━━━ TASK INPUT

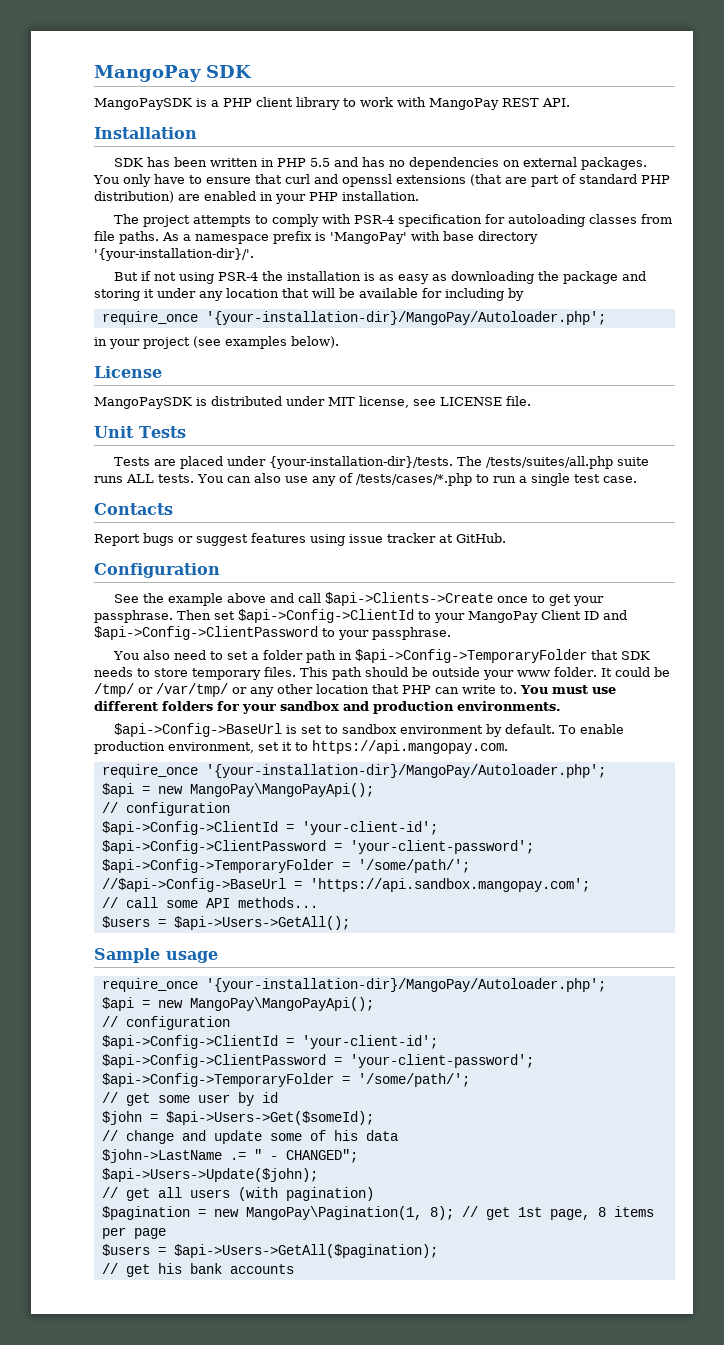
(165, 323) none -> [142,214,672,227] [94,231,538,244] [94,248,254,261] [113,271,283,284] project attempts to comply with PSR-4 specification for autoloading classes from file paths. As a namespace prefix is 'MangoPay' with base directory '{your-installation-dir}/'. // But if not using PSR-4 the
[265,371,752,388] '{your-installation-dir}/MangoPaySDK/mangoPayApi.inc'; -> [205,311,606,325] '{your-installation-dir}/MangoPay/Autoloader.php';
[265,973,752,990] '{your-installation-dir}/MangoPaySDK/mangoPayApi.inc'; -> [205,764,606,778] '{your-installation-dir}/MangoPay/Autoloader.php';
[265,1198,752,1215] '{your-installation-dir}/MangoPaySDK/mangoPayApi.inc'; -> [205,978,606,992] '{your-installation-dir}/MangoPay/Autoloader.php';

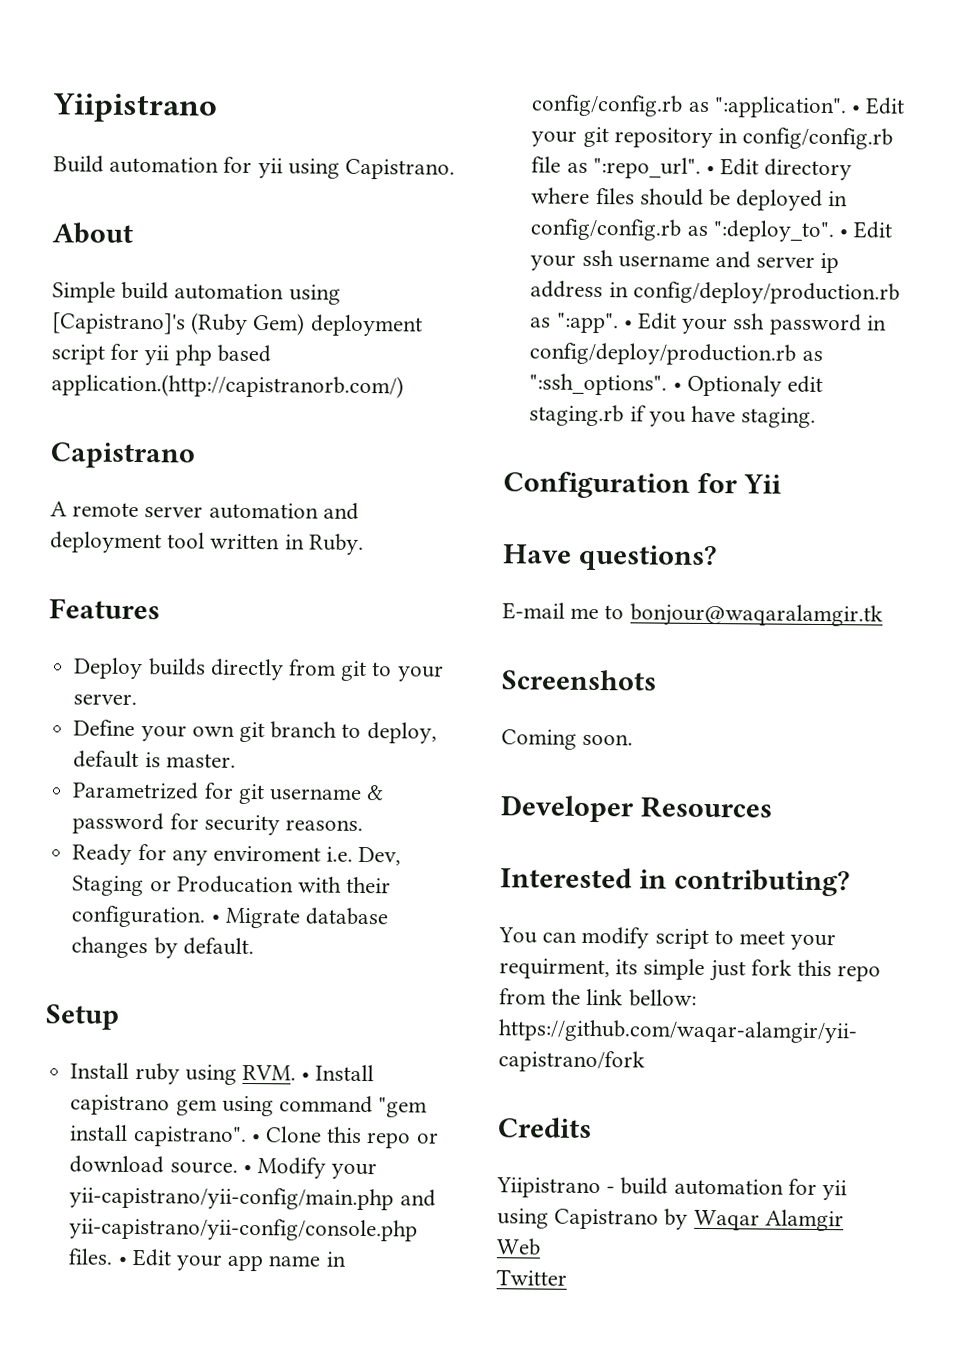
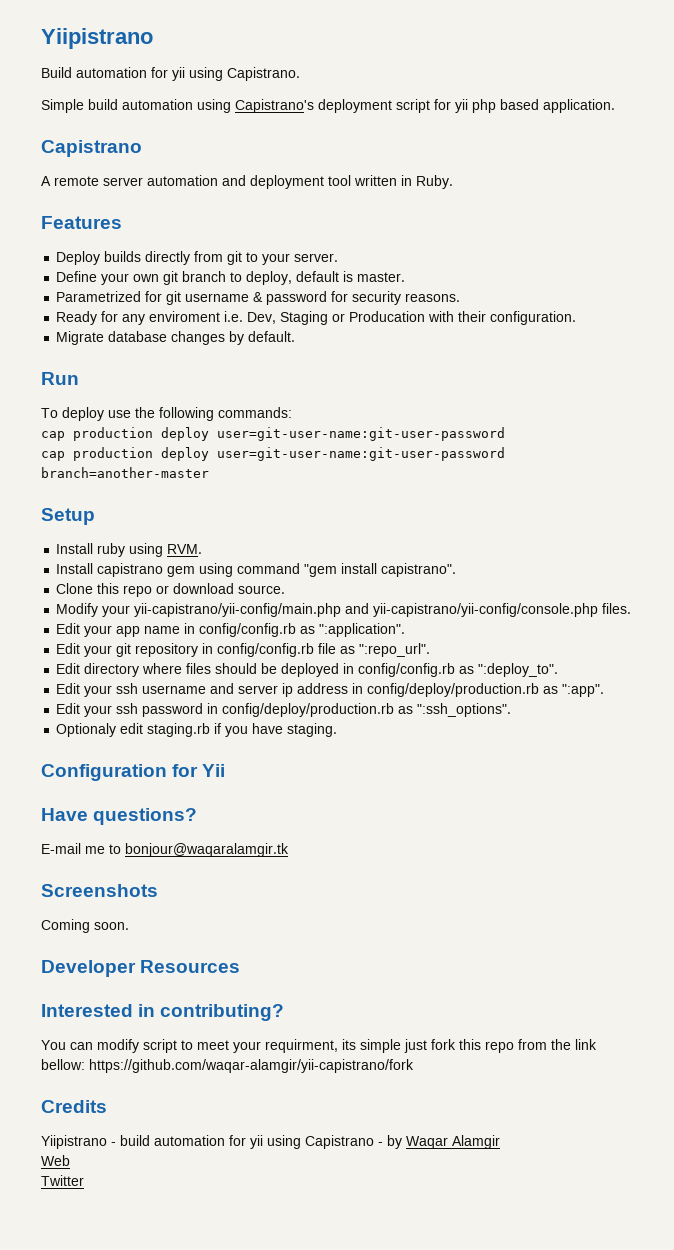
[52,222,133,244] // About -> (300, 74) none
[51,312,306,336] [Capistrano]'s (Ruby Gem) -> [235,99,314,113] Capistrano's
[51,373,404,399] application.(http://capistranorb.com/) -> [543,99,615,113] application.
[210,914,220,923] • -> (577, 318) //
(254, 946) none -> [41,372,79,385] [41,407,292,421] [41,427,505,441] [41,447,505,461] [41,467,209,478] // Run // To deploy use the following commands: // cap production deploy user=git-user-name:git-user-password // cap production deploy user=git-user-name:git-user-password branch=another-master
[301,1072,311,1081] • -> (203, 549) //
[250,1134,261,1143] • -> (457, 570) //
[242,1164,252,1174] • -> (286, 589) //
[117,1256,127,1265] • -> (632, 608) //
[850,105,861,114] • -> (406, 630) //
[705,165,715,175] • -> (431, 650) //
[838,229,848,238] • -> (559, 670) //
[623,320,633,329] • -> (605, 690) //
[672,382,682,391] • -> (512, 710) //
(660, 1219) none -> [378,1142,383,1146] -

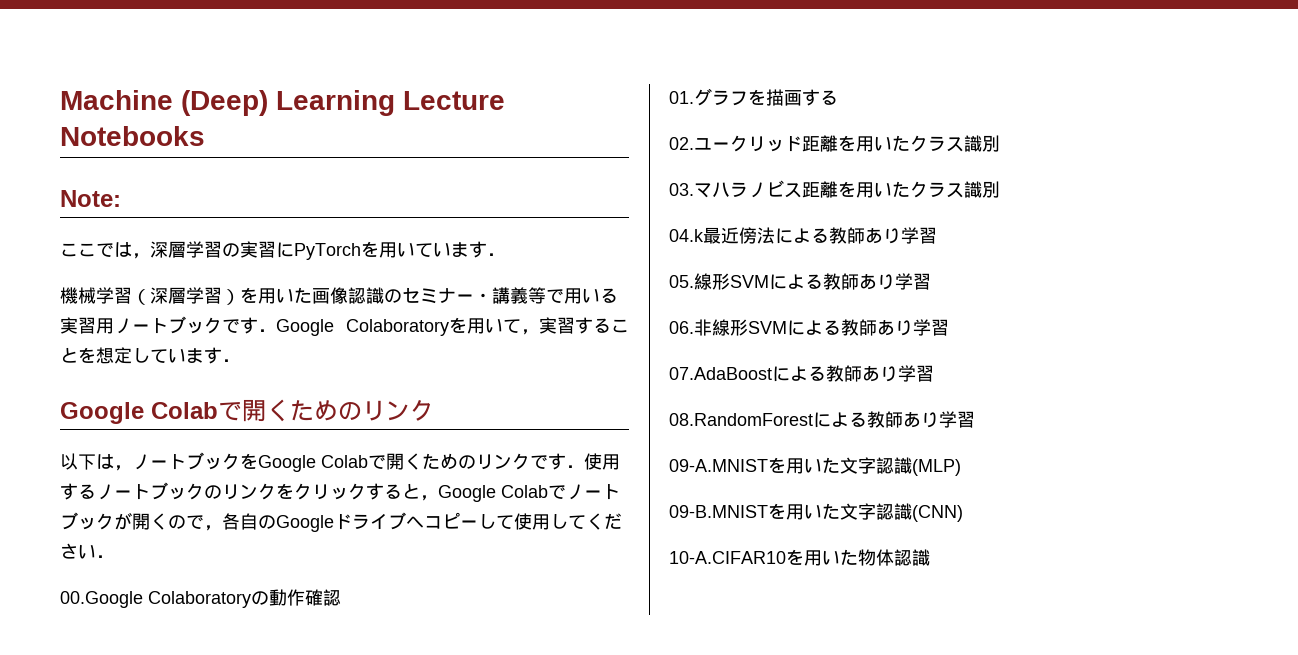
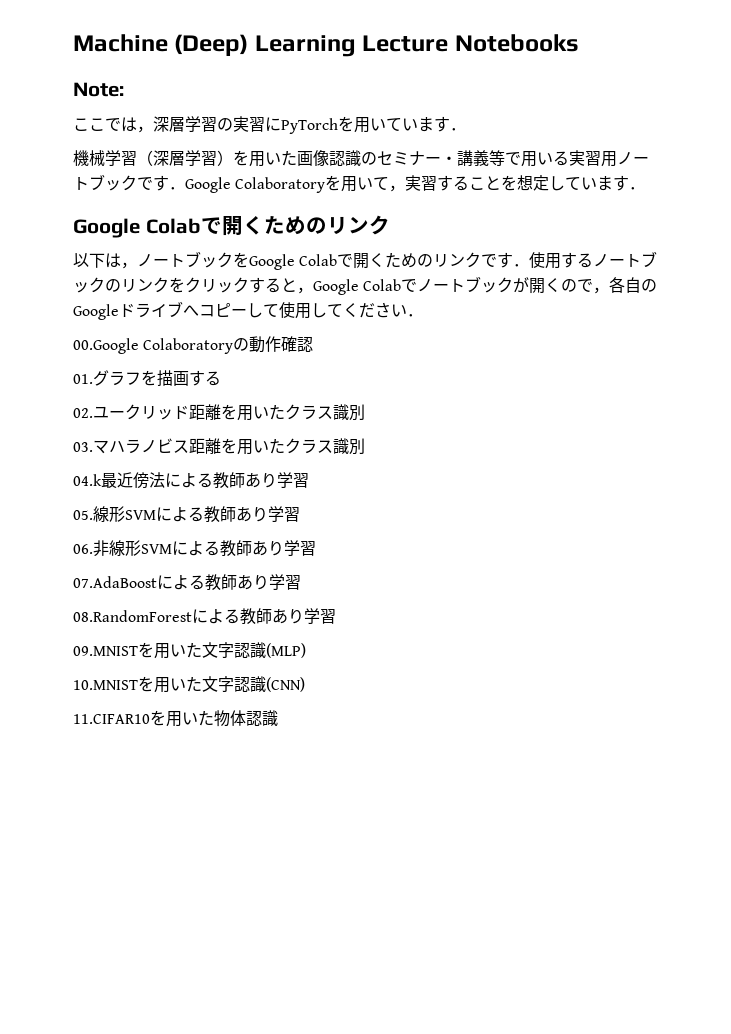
[669,459,768,472] 09-A.MNIST -> [73,646,138,656] 09.MNIST
[669,505,768,518] 09-B.MNIST -> [73,680,138,690] 10.MNIST
[669,551,786,564] 10-A.CIFAR10 -> [73,714,150,724] 11.CIFAR10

━━━━━━

**DIRECTIONS**
What you write must match the listing exactly, from the line with "[301,1072,311,1081] • -> (203, 549) //" up to and including the line with "[669,459,768,472] 09-A.MNIST ->". Pictures stay out.

**SOLUTION FOR THIS EXERCISE**
[301,1072,311,1081] • -> (203, 549) //
[250,1134,261,1143] • -> (457, 570) //
[242,1164,252,1174] • -> (286, 589) //
[117,1256,127,1265] • -> (632, 608) //
[850,105,861,114] • -> (406, 630) //
[705,165,715,175] • -> (431, 650) //
[838,229,848,238] • -> (559, 670) //
[623,320,633,329] • -> (605, 690) //
[672,382,682,391] • -> (512, 710) //
(660, 1219) none -> [378,1142,383,1146] -

[669,459,768,472] 09-A.MNIST -> [73,646,138,656] 09.MNIST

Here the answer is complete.